Record excerpts:
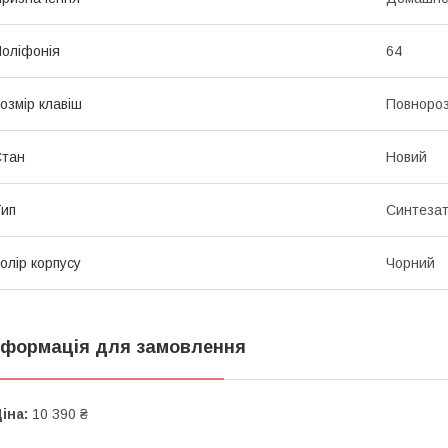
оліфонія
64
озмір клавіш
Повнороз
Стан
Новий
ип
Синтеза
олір корпусу
Чорний
нформація для замовлення
іна:
10 390 ₴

Work instruction: Please write out all of the data above again, substituting "Вживаний" for "Новий" and changing nothing else. Leave the pictures out of your answer.

Exercise answer:
оліфонія
64
озмір клавіш
Повнороз
Стан
Вживаний
ип
Синтеза
олір корпусу
Чорний
нформація для замовлення
іна:
10 390 ₴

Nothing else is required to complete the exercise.